For speeding his motorcycle forty miles an hour on Riverside Drive from 119th to 124th Street on Dec. 3 Victor Calcagno, a clerk of 614 Jackson Avenue, the Bronx, will spend the next five days in the workhouse. This sentence was imposed by Magistrate Frederick B. House in traffic court yesterday. Motorcycle Patrolman James Gunshannon arrested Calcagno. Calcagno told the court that it was raining and he was in a hurry to get home.

Brakes Blamed for Crash.

Brakes that failed to hold were alleged to have been responsible for two accidents last night. A ten-ton truck loaded with coal from Owens & Co., East River and Forty-ninth Street, was in front of 230 West Ninety-fifth Street shortly after 5 o'clock. While the driver was in the house, the brakes on the heavy vehicle slipped and it coasted down the grade to Broadway, hit the curb and took the second grade there, after climbing to the sidewalk. Homegoers scattered as the truck bore down on Cushman Sons' bakery at 2,540 Broadway.

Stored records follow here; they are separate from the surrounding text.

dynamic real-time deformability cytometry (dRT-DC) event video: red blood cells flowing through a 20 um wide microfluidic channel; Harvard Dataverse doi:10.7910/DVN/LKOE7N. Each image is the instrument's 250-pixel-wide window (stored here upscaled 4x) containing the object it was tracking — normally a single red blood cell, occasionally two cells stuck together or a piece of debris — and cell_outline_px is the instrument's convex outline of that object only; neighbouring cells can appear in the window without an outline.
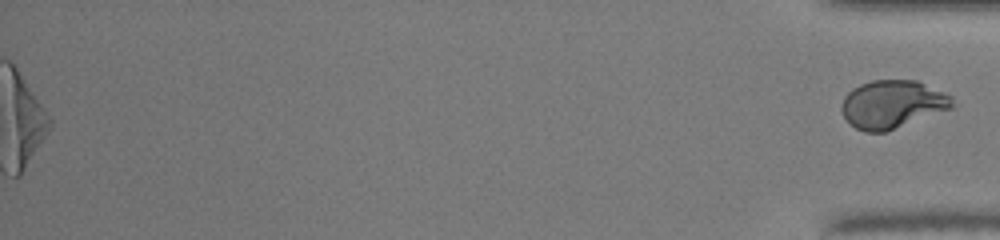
{"species": "human", "species_latin": "Homo sapiens", "temperature_condition": "warm", "stored_images_in_passage": 34, "segment_of_instrument_passage": [2, 2], "camera_frame_rate_fps": 3000, "um_per_image_px": 0.085, "donor": {"sex": "male"}, "frame": {"image": 1, "passage_image": 34, "time_ms": 11.0, "image_size_px": [1000, 240], "cell_outline_px": [[952, 108], [884, 132], [864, 132], [848, 124], [840, 108], [844, 96], [852, 88], [860, 84], [872, 80], [916, 80], [952, 96]], "centroid_in_image_um": [75.8, 8.86], "position_along_channel_um": 359.4, "area_um2": 30.87}}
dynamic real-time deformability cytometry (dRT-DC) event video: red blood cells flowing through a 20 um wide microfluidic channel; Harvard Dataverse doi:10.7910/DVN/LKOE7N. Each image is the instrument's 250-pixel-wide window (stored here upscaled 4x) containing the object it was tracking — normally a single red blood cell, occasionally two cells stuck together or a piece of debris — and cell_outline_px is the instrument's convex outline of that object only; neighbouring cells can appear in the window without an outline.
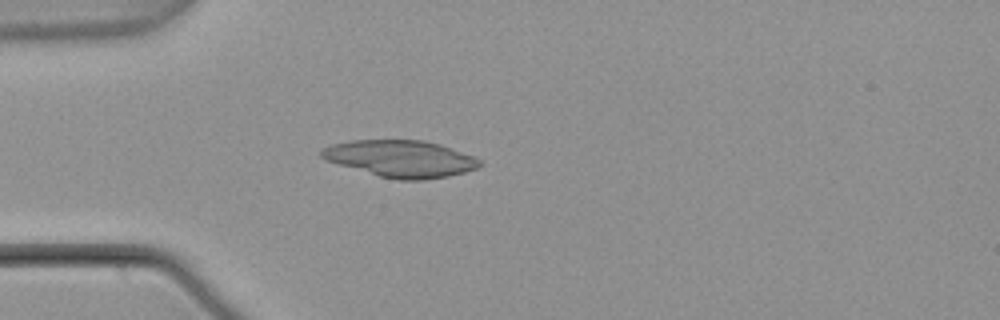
{"species": "common noctule bat (a hibernating species)", "species_latin": "Nyctalus noctula", "temperature_condition": "warm", "stored_images_in_passage": 4, "camera_frame_rate_fps": 3000, "um_per_image_px": 0.085, "animal": {"sex": "male", "body_mass_g": 21.5, "forearm_length_mm": 52.0}, "frame": {"image": 1, "passage_image": 4, "time_ms": 1.0, "image_size_px": [1000, 320], "cell_outline_px": [[484, 164], [476, 168], [464, 172], [448, 176], [424, 180], [400, 180], [380, 176], [340, 164], [328, 160], [320, 156], [320, 152], [324, 148], [332, 144], [352, 140], [424, 140], [440, 144], [476, 156]], "centroid_in_image_um": [34.13, 13.48], "position_along_channel_um": 50.9, "area_um2": 33.76}}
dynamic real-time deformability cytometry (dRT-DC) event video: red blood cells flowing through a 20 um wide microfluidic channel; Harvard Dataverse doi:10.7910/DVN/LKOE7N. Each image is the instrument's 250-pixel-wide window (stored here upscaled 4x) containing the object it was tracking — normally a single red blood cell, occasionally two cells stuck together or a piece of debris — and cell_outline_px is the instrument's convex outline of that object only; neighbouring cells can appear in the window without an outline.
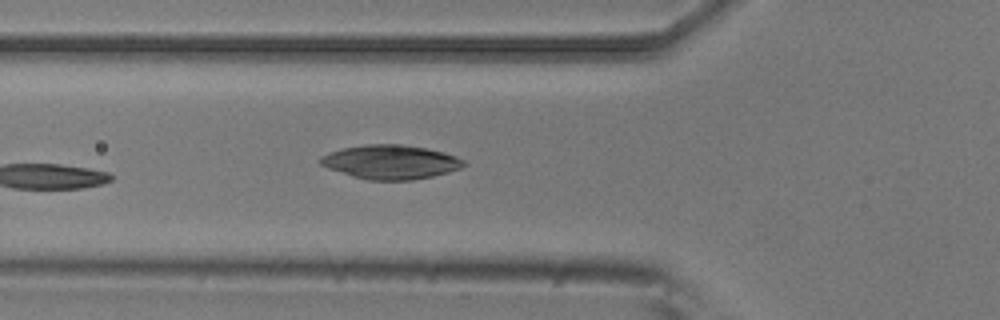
{"species": "common noctule bat (a hibernating species)", "species_latin": "Nyctalus noctula", "temperature_condition": "room temperature", "stored_images_in_passage": 6, "camera_frame_rate_fps": 3000, "um_per_image_px": 0.085, "animal": {"sex": "male", "body_mass_g": 20.5, "forearm_length_mm": 52.5}, "frame": {"image": 1, "passage_image": 6, "time_ms": 1.667, "image_size_px": [1000, 320], "cell_outline_px": [[468, 164], [460, 168], [448, 172], [432, 176], [412, 180], [368, 180], [352, 176], [328, 168], [320, 164], [320, 156], [328, 152], [340, 148], [364, 144], [400, 144], [424, 148], [444, 152], [456, 156], [464, 160]], "centroid_in_image_um": [33.18, 13.76], "position_along_channel_um": 92.6, "area_um2": 28.55}}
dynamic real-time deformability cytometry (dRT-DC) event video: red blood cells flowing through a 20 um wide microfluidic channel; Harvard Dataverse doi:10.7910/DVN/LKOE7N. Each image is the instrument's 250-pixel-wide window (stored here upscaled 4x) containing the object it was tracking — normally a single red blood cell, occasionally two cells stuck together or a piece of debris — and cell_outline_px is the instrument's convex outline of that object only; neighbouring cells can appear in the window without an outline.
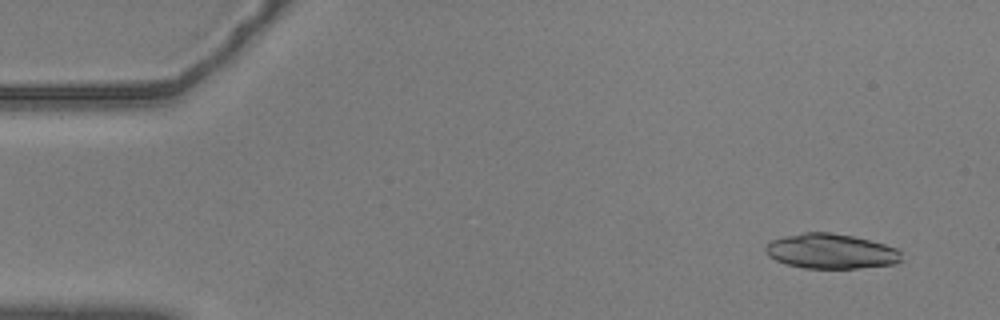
{"species": "common noctule bat (a hibernating species)", "species_latin": "Nyctalus noctula", "temperature_condition": "warm", "stored_images_in_passage": 56, "camera_frame_rate_fps": 3000, "um_per_image_px": 0.085, "animal": {"sex": "male", "body_mass_g": 20.5, "forearm_length_mm": 52.5}, "frame": {"image": 1, "passage_image": 4, "time_ms": 1.0, "image_size_px": [1000, 320], "cell_outline_px": [[900, 260], [896, 264], [856, 268], [804, 268], [784, 264], [768, 256], [764, 248], [772, 240], [784, 236], [804, 232], [832, 232], [852, 236], [884, 244], [896, 248], [900, 252]], "centroid_in_image_um": [70.59, 21.36], "position_along_channel_um": 14.4, "area_um2": 27.57}}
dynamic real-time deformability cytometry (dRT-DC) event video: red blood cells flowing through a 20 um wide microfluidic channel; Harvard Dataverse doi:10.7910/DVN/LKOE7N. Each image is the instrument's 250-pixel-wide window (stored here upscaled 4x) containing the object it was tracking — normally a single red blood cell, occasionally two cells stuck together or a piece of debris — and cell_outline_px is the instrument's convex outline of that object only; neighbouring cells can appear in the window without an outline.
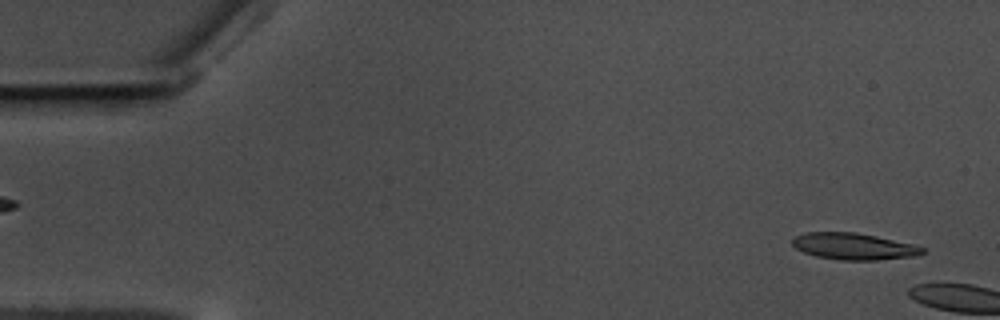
{"species": "common noctule bat (a hibernating species)", "species_latin": "Nyctalus noctula", "temperature_condition": "warm", "stored_images_in_passage": 11, "camera_frame_rate_fps": 3000, "um_per_image_px": 0.085, "animal": {"sex": "male", "body_mass_g": 17.5, "forearm_length_mm": 52.3}, "frame": {"image": 1, "passage_image": 2, "time_ms": 0.333, "image_size_px": [1000, 320], "cell_outline_px": [[924, 252], [916, 256], [876, 260], [840, 260], [816, 256], [804, 252], [796, 248], [792, 244], [792, 236], [804, 232], [856, 232], [916, 244], [924, 248]], "centroid_in_image_um": [72.56, 20.93], "position_along_channel_um": 12.4, "area_um2": 20.35}}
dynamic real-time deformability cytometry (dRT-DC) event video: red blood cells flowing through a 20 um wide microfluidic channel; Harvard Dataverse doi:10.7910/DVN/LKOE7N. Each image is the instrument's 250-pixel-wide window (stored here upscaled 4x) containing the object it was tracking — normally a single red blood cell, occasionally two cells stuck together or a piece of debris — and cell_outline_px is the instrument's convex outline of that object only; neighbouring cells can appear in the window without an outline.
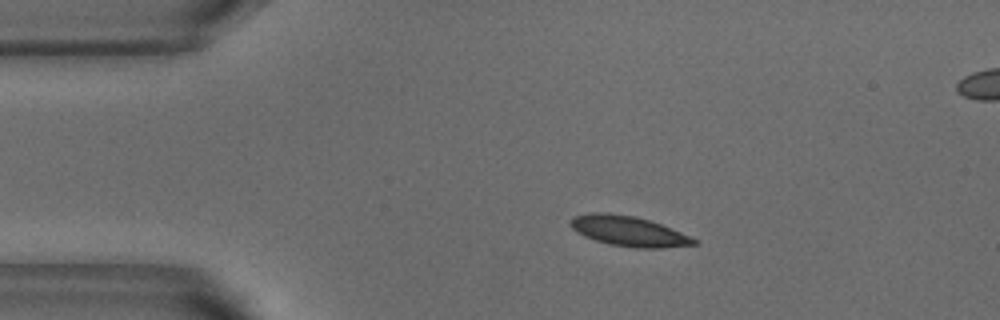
{"species": "common noctule bat (a hibernating species)", "species_latin": "Nyctalus noctula", "temperature_condition": "warm", "stored_images_in_passage": 45, "segment_of_instrument_passage": [1, 2], "camera_frame_rate_fps": 3000, "um_per_image_px": 0.085, "animal": {"sex": "male", "body_mass_g": 18.8}, "frame": {"image": 1, "passage_image": 1, "time_ms": 0.0, "image_size_px": [1000, 320], "cell_outline_px": [[700, 244], [660, 248], [636, 248], [608, 244], [584, 236], [576, 232], [568, 224], [568, 220], [572, 216], [588, 212], [608, 212], [632, 216], [648, 220], [660, 224], [700, 240]], "centroid_in_image_um": [53.39, 19.64], "position_along_channel_um": 31.6, "area_um2": 21.91}}
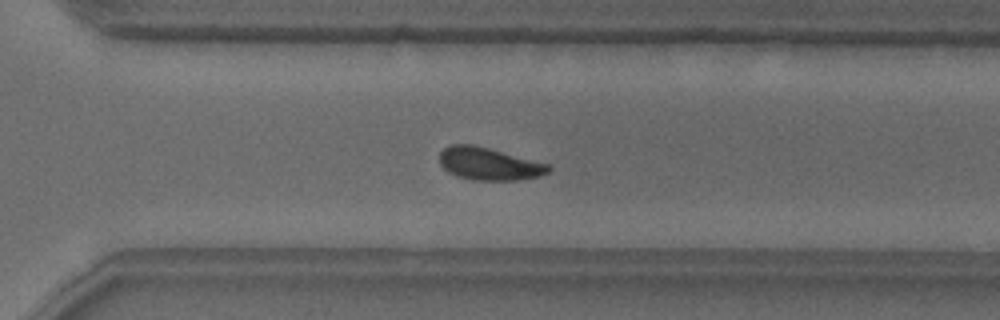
{"frame": {"image": 2, "passage_image": 28, "time_ms": 9.0, "image_size_px": [1000, 320], "cell_outline_px": [[552, 168], [548, 172], [536, 176], [516, 180], [472, 180], [456, 176], [448, 172], [440, 164], [440, 152], [444, 148], [452, 144], [472, 144], [552, 164]], "centroid_in_image_um": [41.57, 13.92], "position_along_channel_um": 329.0, "area_um2": 20.69}}
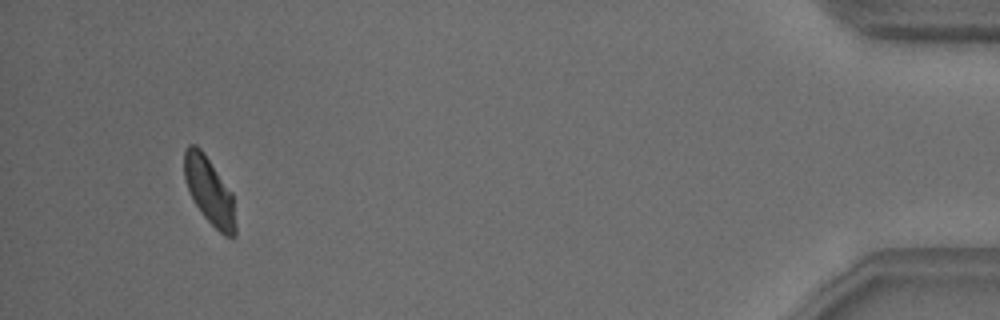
{"frame": {"image": 3, "passage_image": 41, "time_ms": 13.333, "image_size_px": [1000, 320], "cell_outline_px": [[236, 236], [224, 236], [200, 212], [192, 200], [184, 176], [184, 152], [188, 144], [196, 144], [204, 152], [232, 192], [236, 224]], "centroid_in_image_um": [17.79, 16.21], "position_along_channel_um": 417.4, "area_um2": 20.11}}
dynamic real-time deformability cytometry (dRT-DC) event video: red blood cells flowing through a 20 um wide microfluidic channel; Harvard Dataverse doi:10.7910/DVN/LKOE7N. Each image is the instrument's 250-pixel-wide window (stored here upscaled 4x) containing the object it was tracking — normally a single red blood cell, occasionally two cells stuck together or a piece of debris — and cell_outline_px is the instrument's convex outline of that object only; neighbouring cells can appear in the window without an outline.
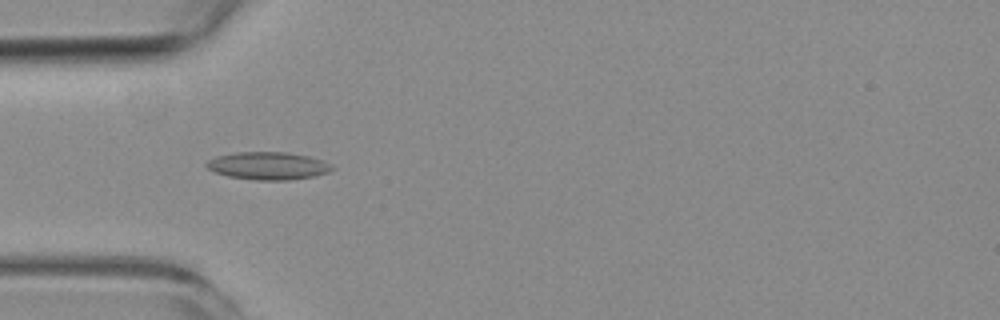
{"species": "common noctule bat (a hibernating species)", "species_latin": "Nyctalus noctula", "temperature_condition": "room temperature", "stored_images_in_passage": 7, "camera_frame_rate_fps": 3000, "um_per_image_px": 0.085, "animal": {"sex": "female", "body_mass_g": 19.3, "forearm_length_mm": 54.1}, "frame": {"image": 1, "passage_image": 5, "time_ms": 4.667, "image_size_px": [1000, 320], "cell_outline_px": [[336, 168], [328, 172], [316, 176], [288, 180], [256, 180], [228, 176], [216, 172], [208, 168], [204, 164], [208, 160], [216, 156], [236, 152], [288, 152], [308, 156], [324, 160], [332, 164]], "centroid_in_image_um": [22.83, 14.09], "position_along_channel_um": 62.2, "area_um2": 20.4}}
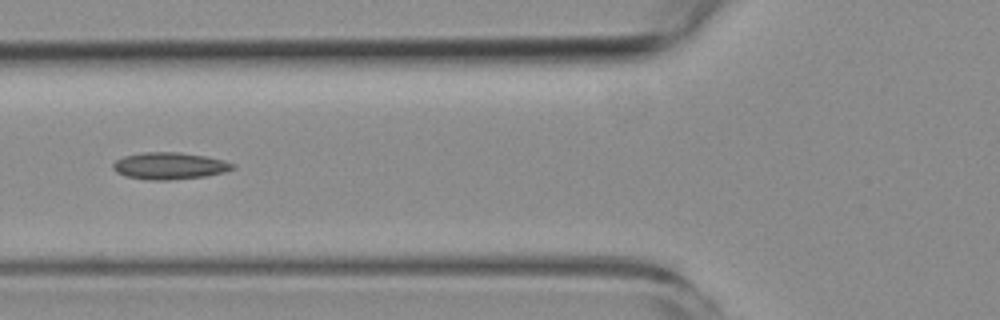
{"frame": {"image": 2, "passage_image": 6, "time_ms": 6.0, "image_size_px": [1000, 320], "cell_outline_px": [[236, 168], [224, 172], [208, 176], [168, 180], [144, 180], [124, 176], [116, 172], [112, 168], [112, 164], [116, 160], [124, 156], [144, 152], [180, 152], [204, 156], [224, 160], [236, 164]], "centroid_in_image_um": [14.41, 14.11], "position_along_channel_um": 111.4, "area_um2": 19.02}}
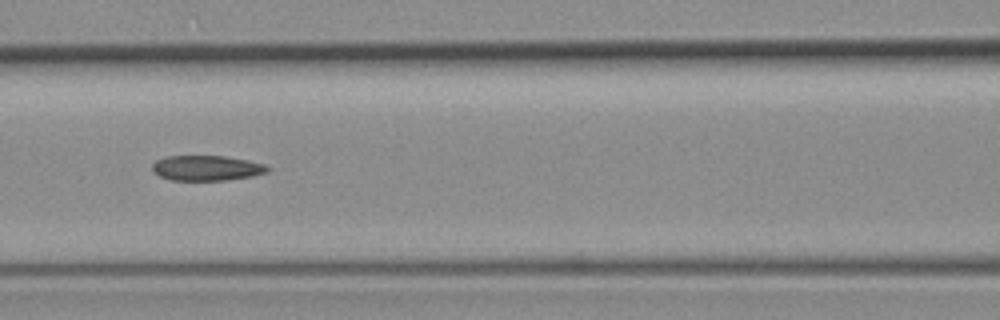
{"frame": {"image": 3, "passage_image": 7, "time_ms": 7.0, "image_size_px": [1000, 320], "cell_outline_px": [[272, 168], [268, 172], [252, 176], [224, 180], [168, 180], [152, 172], [152, 164], [156, 160], [164, 156], [224, 156], [248, 160], [264, 164]], "centroid_in_image_um": [17.55, 14.28], "position_along_channel_um": 149.1, "area_um2": 17.05}}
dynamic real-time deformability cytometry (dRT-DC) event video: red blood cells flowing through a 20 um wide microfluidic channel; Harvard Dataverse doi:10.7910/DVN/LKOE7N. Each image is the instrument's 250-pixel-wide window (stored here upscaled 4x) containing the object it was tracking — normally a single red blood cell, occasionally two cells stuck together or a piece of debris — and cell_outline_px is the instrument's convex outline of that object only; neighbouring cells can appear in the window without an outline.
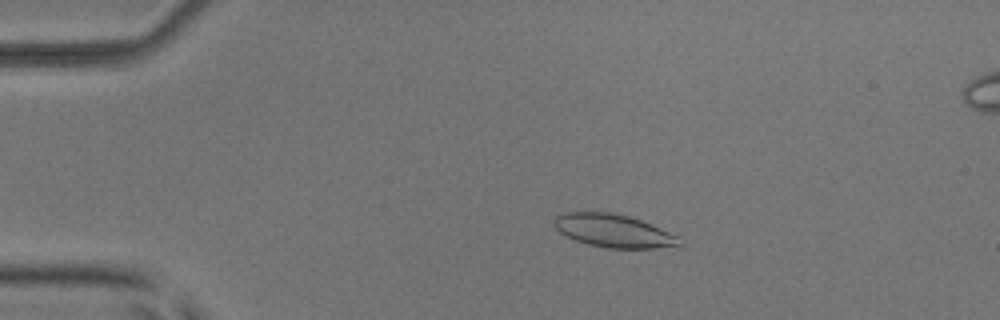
{"species": "common noctule bat (a hibernating species)", "species_latin": "Nyctalus noctula", "temperature_condition": "room temperature", "stored_images_in_passage": 52, "camera_frame_rate_fps": 3000, "um_per_image_px": 0.085, "animal": {"sex": "male", "body_mass_g": 17.9, "forearm_length_mm": 54.2}, "frame": {"image": 1, "passage_image": 10, "time_ms": 3.0, "image_size_px": [1000, 320], "cell_outline_px": [[684, 244], [652, 248], [608, 248], [588, 244], [576, 240], [560, 232], [552, 224], [552, 220], [560, 212], [608, 212], [628, 216], [640, 220], [680, 236]], "centroid_in_image_um": [52.13, 19.61], "position_along_channel_um": 32.9, "area_um2": 24.04}}
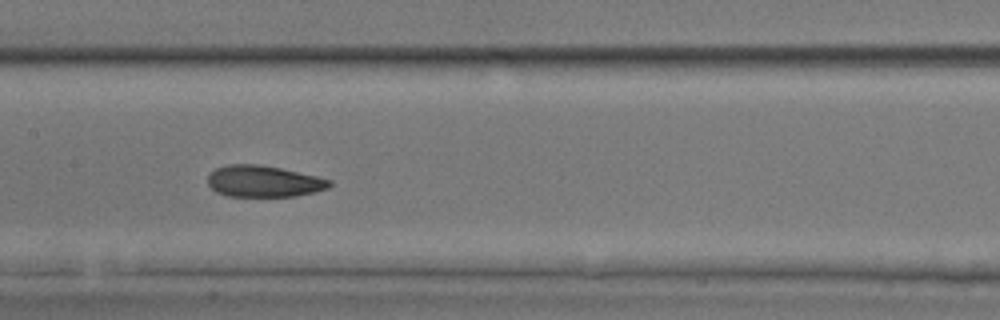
{"frame": {"image": 2, "passage_image": 26, "time_ms": 8.333, "image_size_px": [1000, 320], "cell_outline_px": [[332, 184], [328, 188], [316, 192], [296, 196], [228, 196], [216, 192], [208, 184], [208, 176], [216, 168], [228, 164], [256, 164], [280, 168], [316, 176], [332, 180]], "centroid_in_image_um": [22.42, 15.41], "position_along_channel_um": 185.0, "area_um2": 22.25}}
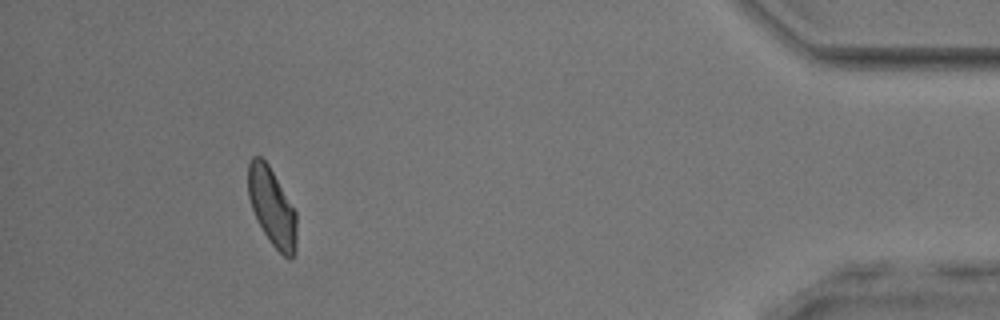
{"frame": {"image": 3, "passage_image": 48, "time_ms": 15.667, "image_size_px": [1000, 320], "cell_outline_px": [[296, 252], [292, 260], [284, 256], [268, 240], [252, 208], [248, 196], [248, 164], [252, 156], [260, 156], [268, 164], [296, 212]], "centroid_in_image_um": [23.12, 17.61], "position_along_channel_um": 412.1, "area_um2": 21.79}, "authors_computed_cell_mechanics": {"area_um2": 23.0911, "velocity_mm_per_s": 3.8882, "shape_relaxation_time_tau1_ms": 4.5184, "shape_relaxation_time_tau2_ms": 2.4207, "deformation_change_tau1": 0.1437, "deformation_change_tau2": 0.0867}}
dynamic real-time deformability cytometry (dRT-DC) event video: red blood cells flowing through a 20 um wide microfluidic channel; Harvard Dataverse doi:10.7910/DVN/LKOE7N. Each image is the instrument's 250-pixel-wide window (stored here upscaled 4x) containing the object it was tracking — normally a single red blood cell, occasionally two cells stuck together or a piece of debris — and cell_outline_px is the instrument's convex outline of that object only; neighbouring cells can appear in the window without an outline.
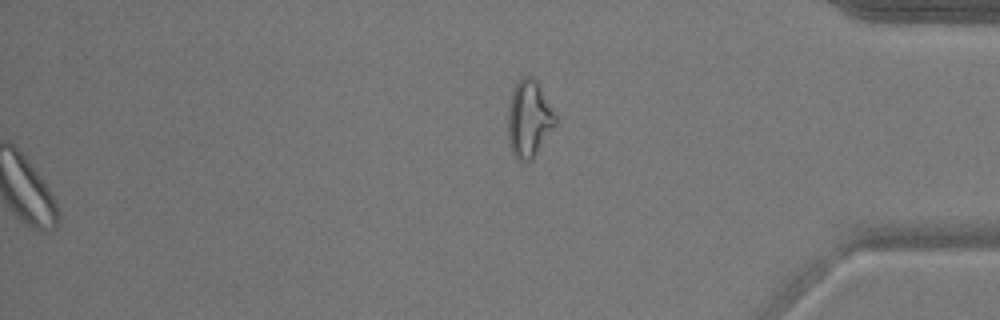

A middle-aged woman with a young girl paused frightened in the path of the truck. Then the woman half fell into the bakery. The truck hit the plate-glass window and wedged so tightly that it took three hours' work to extricate it.

Miss Marion Rust, 31, a nurse, of 146 West 104th Street; Mrs. Fanny Dabid, 50 years old, of 100 West 106th Street; Julius Gradus and Jesse Rosenfeld, employes of Rosenfeld's brother, Max Rosenfeld, of 1,403 Fifth Avenue, went to Knickerbocker Hospital as a result of the second crash. The two women were detained at the hospital, while the men were treated and sent home.

Gradus and Rosenfeld were on a five-ton delivery truck at Columbus Avenue and 108th Street. A one-man trolley of the 116th Street crosstown line, in charge of Motorman Edwin Arnold swung down the tracks. Just as the truck went on to the tracks Arnold applied his brakes. They failed to work on the slippery rails and the car and truck came together. The twelve passengers in the car were thrown about and showered with flying glass. All escaped except Miss Rust and Mrs. Dabid. The two men on the truck were pitched to the street. Both were unconscious when an ambulance arrived.